Bendigo Health's $630M expansion transforms the city's healthcare capacity
The largest public investment in Bendigo's history is reshaping the city's healthcare infrastructure.
2 min read
The largest public investment in Bendigo's history is reshaping the city's healthcare infrastructure.
2 min read
The $630 million expansion of the Bendigo Health campus — which will, on completion in 2027, more than double the hospital's capacity and add clinical services that central Victoria has never had locally — has passed the halfway point of its construction program, with the new cancer centre structure completed and the expanded emergency department fit-out underway following the resolution of procurement delays that affected specialist medical equipment delivery schedules in the project's first half.
Bendigo Health chief executive Peter Faulkner described the expansion as "a generational investment in the health of people across central Victoria," noting that the new oncology services, expanded surgical capacity, and improved specialist outpatient facilities would eliminate or substantially reduce the need for patients in the Loddon Mallee region to travel to Melbourne for treatments that the expanded Bendigo campus will be able to provide locally.

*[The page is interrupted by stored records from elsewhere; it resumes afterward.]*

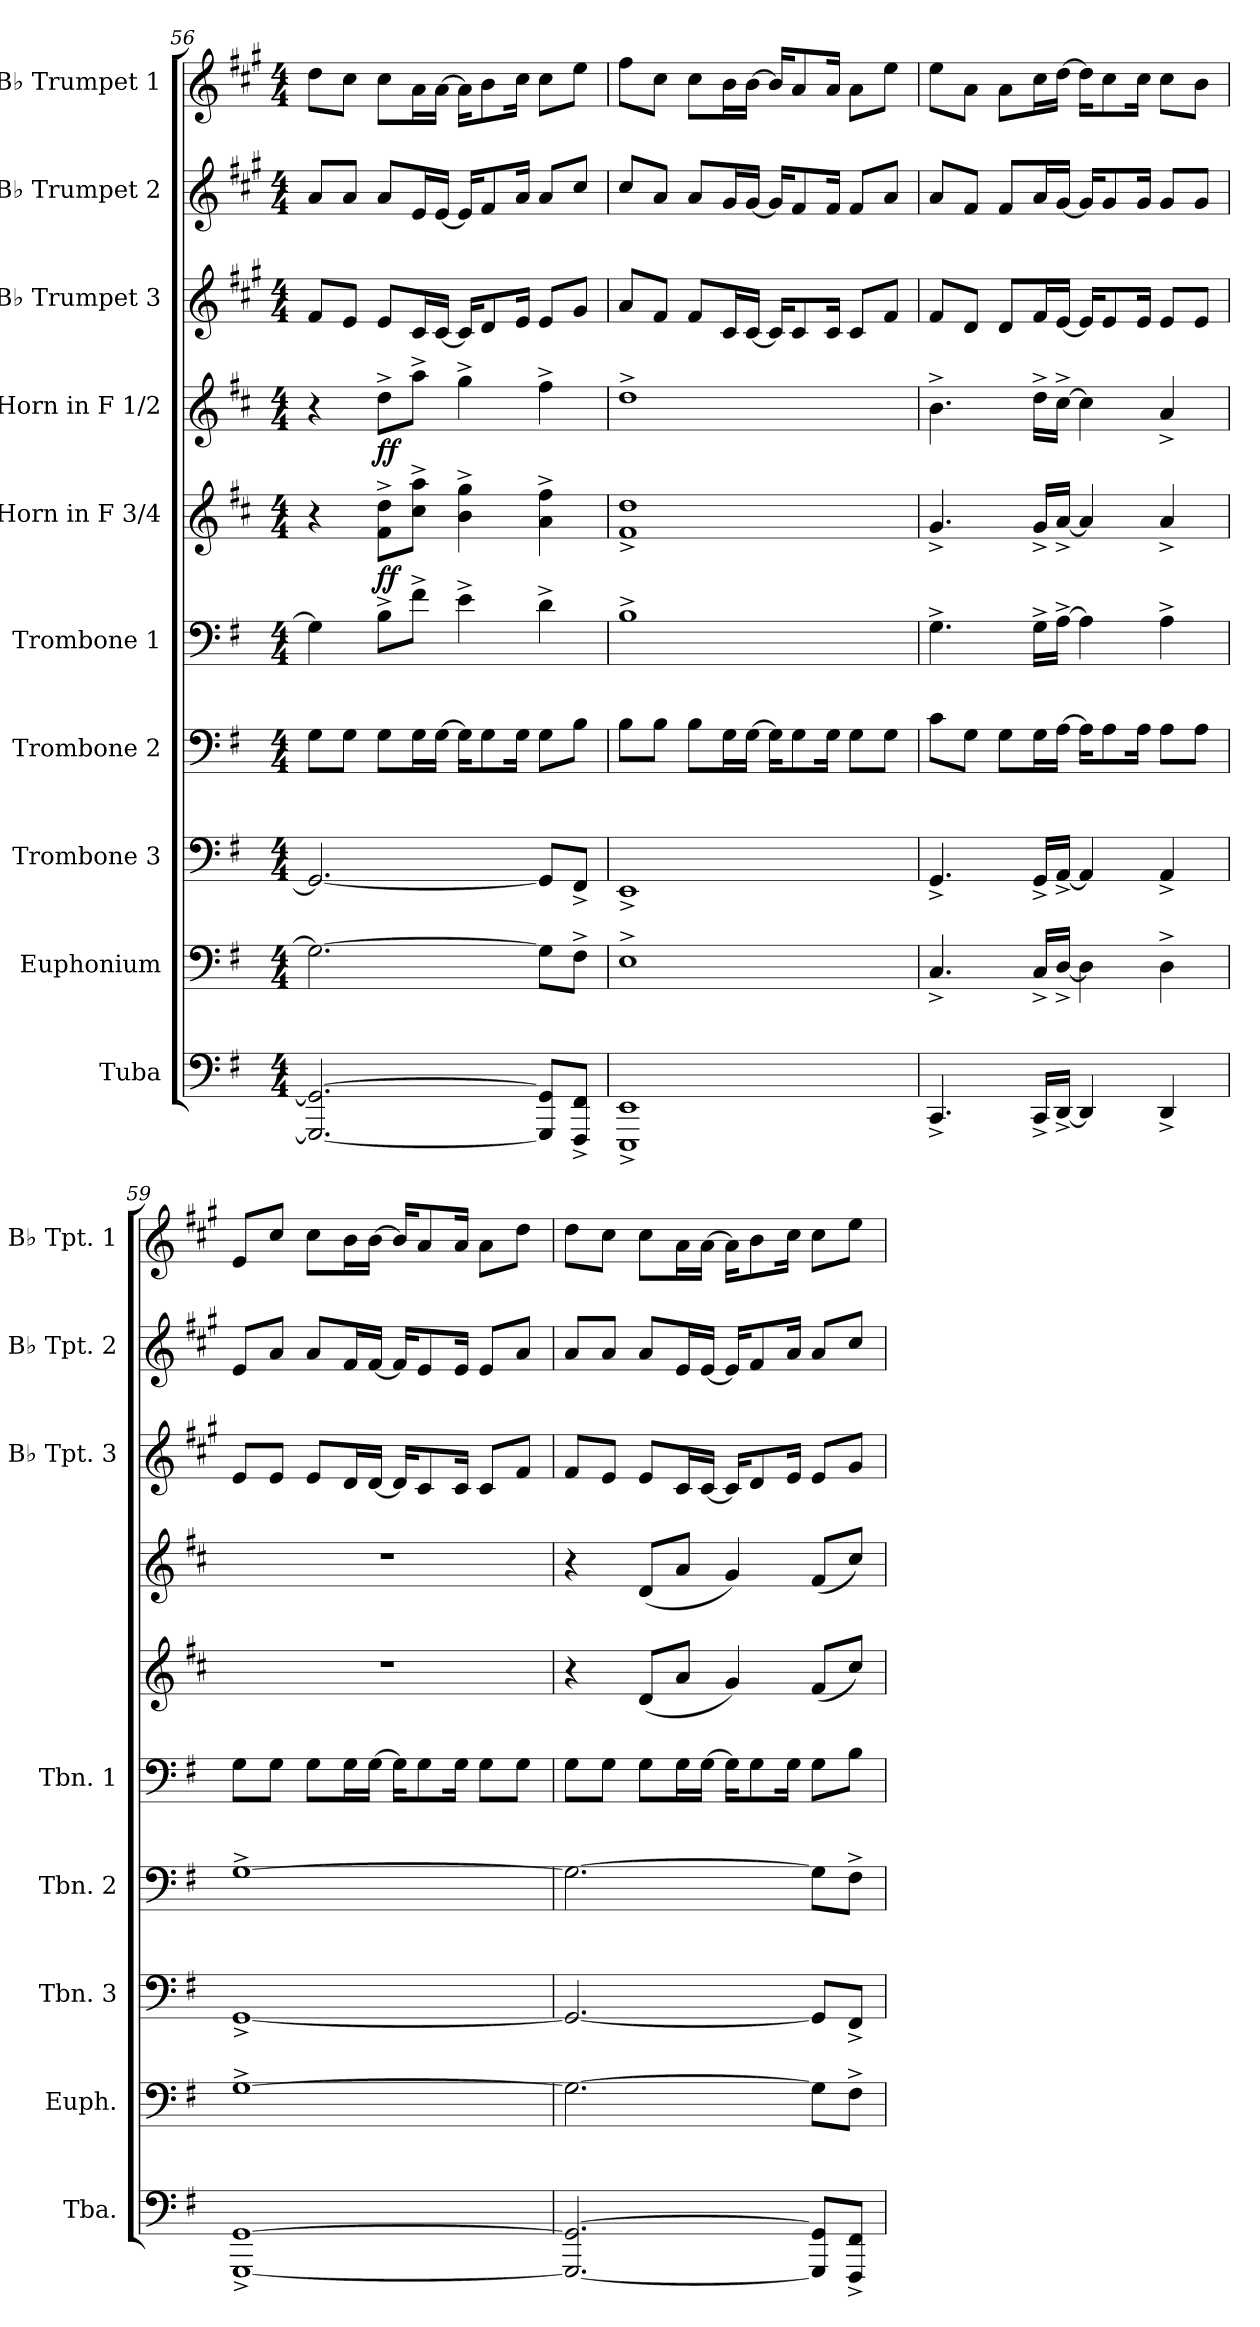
**kern	**kern	**kern	**kern	**kern	**kern	**dynam	**kern	**dynam	**kern	**kern	**kern
*part10	*part9	*part8	*part7	*part6	*part5	*part5	*part4	*part4	*part3	*part2	*part1
*staff10	*staff9	*staff8	*staff7	*staff6	*staff5	*staff5	*staff4	*staff4	*staff3	*staff2	*staff1
*I"Tuba	*I"Euphonium	*I"Trombone 3	*I"Trombone 2	*I"Trombone 1	*I"Horn in F 3/4	*	*I"Horn in F 1/2	*	*I"B♭ Trumpet 3	*I"B♭ Trumpet 2	*I"B♭ Trumpet 1
*I'Tba.	*I'Euph.	*I'Tbn. 3	*I'Tbn. 2	*I'Tbn. 1	*	*	*	*	*I'B♭ Tpt. 3	*I'B♭ Tpt. 2	*I'B♭ Tpt. 1
*clefF4	*clefF4	*clefF4	*clefF4	*clefF4	*clefG2	*	*clefG2	*	*clefG2	*clefG2	*clefG2
*	*	*	*	*	*ITrd4c7	*	*ITrd4c7	*	*ITrd1c2	*ITrd1c2	*ITrd1c2
*k[f#]	*k[f#]	*k[f#]	*k[f#]	*k[f#]	*k[f#]	*	*k[f#]	*	*k[f#]	*k[f#]	*k[f#]
*M4/4	*M4/4	*M4/4	*M4/4	*M4/4	*M4/4	*	*M4/4	*	*M4/4	*M4/4	*M4/4
=56	=56	=56	=56	=56	=56	=56	=56	=56	=56	=56	=56
2.GGG/_ 2.GG/_	2.G\_	2.GG/_	8G\L	4G\]	4r	.	4r	.	8e/L	8g/L	8cc\L
.	.	.	8G\J	.	.	.	.	.	8d/J	8g/J	8b\J
!	!	!	!	!	!	!LO:DY:b	!	!LO:DY:b	!	!	!
.	.	.	8G\L	8B^\L	8B\^ 8g\^L	ff	8g^\L	ff	8d/L	8g/L	8b\L
.	.	.	16G\L	8f#^\J	8f#\^ 8dd\^J	.	8dd^\J	.	16B/L	16d/L	16g\L
.	.	.	[16G\JJ	.	.	.	.	.	[16B/JJ	[16d/JJ	[16g\JJ
.	.	.	16G\KL]	4e^\	4e\^ 4cc\^	.	4cc^\	.	16B/KL]	16d/KL]	16g\KL]
.	.	.	8G\	.	.	.	.	.	8c/	8e/	8a\
.	.	.	16G\Jk	.	.	.	.	.	16d/Jk	16g/Jk	16b\Jk
8GGG/] 8GG/]L	8G\L]	8GG/L]	8G\L	4d^\	4d\^ 4b\^	.	4b^\	.	8d/L	8g/L	8b\L
8FFF#/^ 8FF#/^J	8F#^\J	8FF#^/J	8B\J	.	.	.	.	.	8f#/J	8b/J	8dd\J
=57	=57	=57	=57	=57	=57	=57	=57	=57	=57	=57	=57
1EEE^ 1EE^	1E^	1EE^	8B\L	1B^	1B^ 1g^	.	1g^	.	8g/L	8b/L	8ee\L
.	.	.	8B\J	.	.	.	.	.	8e/J	8g/J	8b\J
.	.	.	8B\L	.	.	.	.	.	8e/L	8g/L	8b\L
.	.	.	16G\L	.	.	.	.	.	16B/L	16f#/L	16a\L
.	.	.	[16G\JJ	.	.	.	.	.	[16B/JJ	[16f#/JJ	[16a\JJ
.	.	.	16G\KL]	.	.	.	.	.	16B/KL]	16f#/KL]	16a/KL]
.	.	.	8G\	.	.	.	.	.	8B/	8e/	8g/
.	.	.	16G\Jk	.	.	.	.	.	16B/Jk	16e/Jk	16g/Jk
.	.	.	8G\L	.	.	.	.	.	8B/L	8e/L	8g\L
.	.	.	8G\J	.	.	.	.	.	8e/J	8g/J	8dd\J
!!LO:PB:g=z
=58	=58	=58	=58	=58	=58	=58	=58	=58	=58	=58	=58
4.CC^/	4.C^/	4.GG^/	8c\L	4.G^\	4.c^/	.	4.e^\	.	8e/L	8g/L	8dd\L
.	.	.	8G\J	.	.	.	.	.	8c/J	8e/J	8g\J
.	.	.	8G\L	.	.	.	.	.	8c/L	8e/L	8g\L
16CC^/LL	16C^/LL	16GG^/LL	16G\L	16G^\LL	16c^/LL	.	16g^\LL	.	16e/L	16g/L	16b\L
[16DD^/JJ	[16D^/JJ	[16AA^/JJ	[16A\JJ	[16A^\JJ	[16d^/JJ	.	[16f#^\JJ	.	[16d/JJ	[16f#/JJ	[16cc\JJ
4DD/]	4D\]	4AA/]	16A\KL]	4A\]	4d/]	.	4f#\]	.	16d/KL]	16f#/KL]	16cc\KL]
.	.	.	8A\	.	.	.	.	.	8d/	8f#/	8b\
.	.	.	16A\Jk	.	.	.	.	.	16d/Jk	16f#/Jk	16b\Jk
4DD^/	4D^\	4AA^/	8A\L	4A^\	4d^/	.	4d^/	.	8d/L	8f#/L	8b\L
.	.	.	8A\J	.	.	.	.	.	8d/J	8f#/J	8a\J
=59	=59	=59	=59	=59	=59	=59	=59	=59	=59	=59	=59
[1GGG^ [1GG^	[1G^	[1GG^	[1G^	8G\L	1r	.	1r	.	8d/L	8d/L	8d/L
.	.	.	.	8G\J	.	.	.	.	8d/J	8g/J	8b/J
.	.	.	.	8G\L	.	.	.	.	8d/L	8g/L	8b\L
.	.	.	.	16G\L	.	.	.	.	16c/L	16e/L	16a\L
.	.	.	.	[16G\JJ	.	.	.	.	[16c/JJ	[16e/JJ	[16a\JJ
.	.	.	.	16G\KL]	.	.	.	.	16c/KL]	16e/KL]	16a/KL]
.	.	.	.	8G\	.	.	.	.	8B/	8d/	8g/
.	.	.	.	16G\Jk	.	.	.	.	16B/Jk	16d/Jk	16g/Jk
.	.	.	.	8G\L	.	.	.	.	8B/L	8d/L	8g\L
.	.	.	.	8G\J	.	.	.	.	8e/J	8g/J	8cc\J
=60	=60	=60	=60	=60	=60	=60	=60	=60	=60	=60	=60
2.GGG/_ 2.GG/_	2.G\_	2.GG/_	2.G\_	8G\L	4r	.	4r	.	8e/L	8g/L	8cc\L
.	.	.	.	8G\J	.	.	.	.	8d/J	8g/J	8b\J
.	.	.	.	8G\L	(<8G/L	.	(<8G/L	.	8d/L	8g/L	8b\L
.	.	.	.	16G\L	8d/J	.	8d/J	.	16B/L	16d/L	16g\L
.	.	.	.	[16G\JJ	.	.	.	.	[16B/JJ	[16d/JJ	[16g\JJ
.	.	.	.	16G\KL]	4c/)	.	4c/)	.	16B/KL]	16d/KL]	16g\KL]
.	.	.	.	8G\	.	.	.	.	8c/	8e/	8a\
.	.	.	.	16G\Jk	.	.	.	.	16d/Jk	16g/Jk	16b\Jk
8GGG/] 8GG/]L	8G\L]	8GG/L]	8G\L]	8G\L	(<8B/L	.	(<8B/L	.	8d/L	8g/L	8b\L
8FFF#/^ 8FF#/^J	8F#^\J	8FF#^/J	8F#^\J	8B\J	8f#/J)	.	8f#/J)	.	8f#/J	8b/J	8dd\J
=	=	=	=	=	=	=	=	=	=	=	=
*-	*-	*-	*-	*-	*-	*-	*-	*-	*-	*-	*-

The construction program has generated approximately $180 million in procurement for Victorian and central Victorian businesses over the first three years, with the project's local content strategy having directed significant shares of civil, mechanical, and electrical subcontracting to Bendigo and regional Victorian businesses. Several Bendigo construction businesses report that the hospital project has been their largest single construction contract and has enabled workforce and capability growth that will position them for further major project work after the hospital expansion is complete.

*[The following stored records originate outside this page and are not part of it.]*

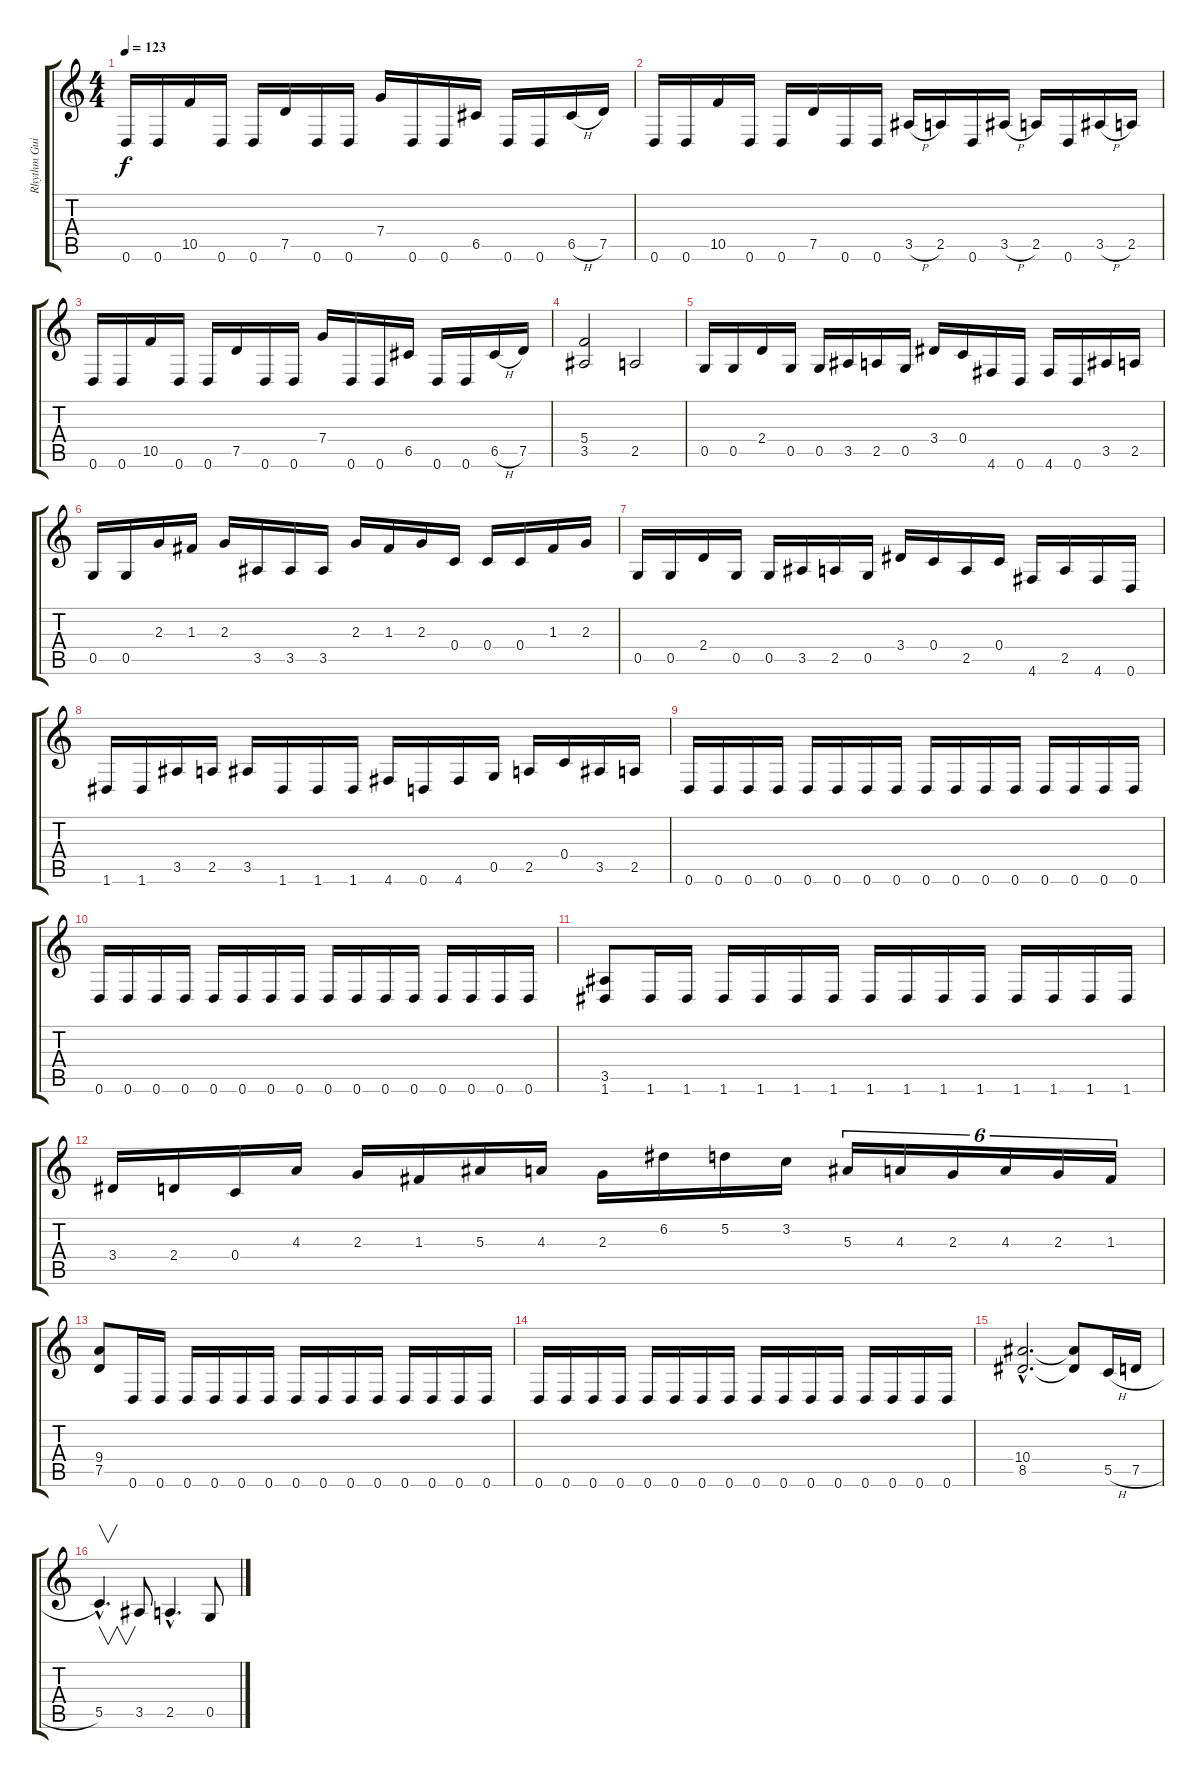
\track ("Rhythm Guitar" "Rhythm Gui") {instrument distortionguitar}
\staff {score tabs}
\tuning (D4 A3 F3 C3 G2 D2) {hide}
\ts (4 4)
\tempo 123
\clef g2
\ks c
0.6.16{dy f} 0.6.16 10.5.16 0.6.16 0.6.16 7.5.16 0.6.16 0.6.16 7.4.16 0.6.16 0.6.16 6.5.16 0.6.16 0.6.16 6.5{h}.16 7.5.16 |
0.6.16 0.6.16 10.5.16 0.6.16 0.6.16 7.5.16 0.6.16 0.6.16 3.5{h}.16 2.5.16 0.6.16 3.5{h}.16 2.5.16 0.6.16 3.5{h}.16 2.5.16 |
0.6.16 0.6.16 10.5.16 0.6.16 0.6.16 7.5.16 0.6.16 0.6.16 7.4.16 0.6.16 0.6.16 6.5.16 0.6.16 0.6.16 6.5{h}.16 7.5.16 |
(5.4 3.5).2 2.5.2 |
0.5.16 0.5.16 2.4.16 0.5.16 0.5.16 3.5.16 2.5.16 0.5.16 3.4.16 0.4.16 4.6.16 0.6.16 4.6.16 0.6.16 3.5.16 2.5.16 |
0.5.16 0.5.16 2.3.16 1.3.16 2.3.16 3.5.16 3.5.16 3.5.16 2.3.16 1.3.16 2.3.16 0.4.16 0.4.16 0.4.16 1.3.16 2.3.16 |
0.5.16 0.5.16 2.4.16 0.5.16 0.5.16 3.5.16 2.5.16 0.5.16 3.4.16 0.4.16 2.5.16 0.4.16 4.6.16 2.5.16 4.6.16 0.6.16 |
1.6.16 1.6.16 3.5.16 2.5.16 3.5.16 1.6.16 1.6.16 1.6.16 4.6.16 0.6.16 4.6.16 0.5.16 2.5.16 0.4.16 3.5.16 2.5.16 |
0.6.16 0.6.16 0.6.16 0.6.16 0.6.16 0.6.16 0.6.16 0.6.16 0.6.16 0.6.16 0.6.16 0.6.16 0.6.16 0.6.16 0.6.16 0.6.16 |
0.6.16 0.6.16 0.6.16 0.6.16 0.6.16 0.6.16 0.6.16 0.6.16 0.6.16 0.6.16 0.6.16 0.6.16 0.6.16 0.6.16 0.6.16 0.6.16 |
(3.5 1.6).8 1.6.16 1.6.16 1.6.16 1.6.16 1.6.16 1.6.16 1.6.16 1.6.16 1.6.16 1.6.16 1.6.16 1.6.16 1.6.16 1.6.16 |
3.4.16 2.4.16 0.4.16 4.3.16 2.3.16 1.3.16 5.3.16 4.3.16 2.3.16 6.2.16 5.2.16 3.2.16 5.3.16{tu (6 4)} 4.3.16{tu (6 4)} 2.3.16{tu (6 4)} 4.3.16{tu (6 4)} 2.3.16{tu (6 4)} 1.3.16{tu (6 4)} |
(9.4 7.5).8 0.6.16 0.6.16 0.6.16 0.6.16 0.6.16 0.6.16 0.6.16 0.6.16 0.6.16 0.6.16 0.6.16 0.6.16 0.6.16 0.6.16 |
0.6.16 0.6.16 0.6.16 0.6.16 0.6.16 0.6.16 0.6.16 0.6.16 0.6.16 0.6.16 0.6.16 0.6.16 0.6.16 0.6.16 0.6.16 0.6.16 |
(10.4{hac} 8.5{hac}).2{d} (10.4{t} 8.5{t}).8 5.5{h}.16 7.5{h}.16 |
5.5{hac}.4{v d} 3.5.8 2.5{hac}.4{d} 0.5.8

The clinical workforce recruitment program for the expanded hospital is underway, with Bendigo Health having secured commitments from specialist medical practitioners in oncology, cardiology, and surgical disciplines to establish or expand their Bendigo practice alongside the expanded hospital infrastructure. The medical workforce that relocates to Bendigo to support the expanded services will add professional household incomes to the local economy that flow through the retail, hospitality, property, and professional services sectors.
Deakin University's School of Medicine partnership with Bendigo Health provides clinical training placements for medical graduates who are completing their clinical year in Bendigo, creating a talent pipeline that the expanded hospital is expected to benefit from as some of the placement graduates make Bendigo their preferred practice location after graduation.
This article was compiled by AI from the sources linked above and screened before publishing. See our editorial standards.